Task directions = Of the lines in the listing below, count those containing "window". Provide the count and nothing else.

────────────────────

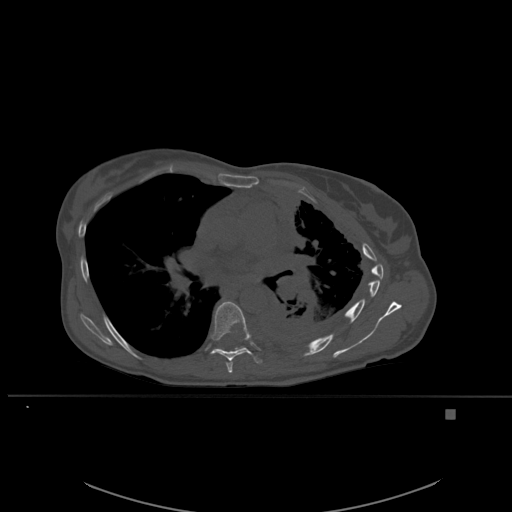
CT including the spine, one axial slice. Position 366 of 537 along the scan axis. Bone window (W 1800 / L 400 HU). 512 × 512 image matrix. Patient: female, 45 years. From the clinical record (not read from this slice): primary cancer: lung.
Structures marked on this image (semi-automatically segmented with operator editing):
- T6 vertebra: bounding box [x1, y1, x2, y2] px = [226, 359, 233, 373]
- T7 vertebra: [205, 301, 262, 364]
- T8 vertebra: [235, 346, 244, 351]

────────────────────

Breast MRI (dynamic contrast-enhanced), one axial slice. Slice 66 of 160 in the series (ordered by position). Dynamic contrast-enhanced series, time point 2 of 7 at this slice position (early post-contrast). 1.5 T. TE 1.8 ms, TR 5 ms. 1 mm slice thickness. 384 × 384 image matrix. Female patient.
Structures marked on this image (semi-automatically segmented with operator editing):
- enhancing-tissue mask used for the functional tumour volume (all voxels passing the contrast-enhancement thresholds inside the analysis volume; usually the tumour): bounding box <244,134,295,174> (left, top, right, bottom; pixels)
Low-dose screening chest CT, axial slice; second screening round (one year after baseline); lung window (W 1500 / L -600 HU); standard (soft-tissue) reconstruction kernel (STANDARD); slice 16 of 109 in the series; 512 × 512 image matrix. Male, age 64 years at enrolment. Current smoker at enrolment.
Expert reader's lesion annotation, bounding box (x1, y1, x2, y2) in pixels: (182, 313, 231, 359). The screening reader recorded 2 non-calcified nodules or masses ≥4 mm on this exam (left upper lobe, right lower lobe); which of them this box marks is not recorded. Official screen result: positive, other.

────────────────────

Result of this exercise = 2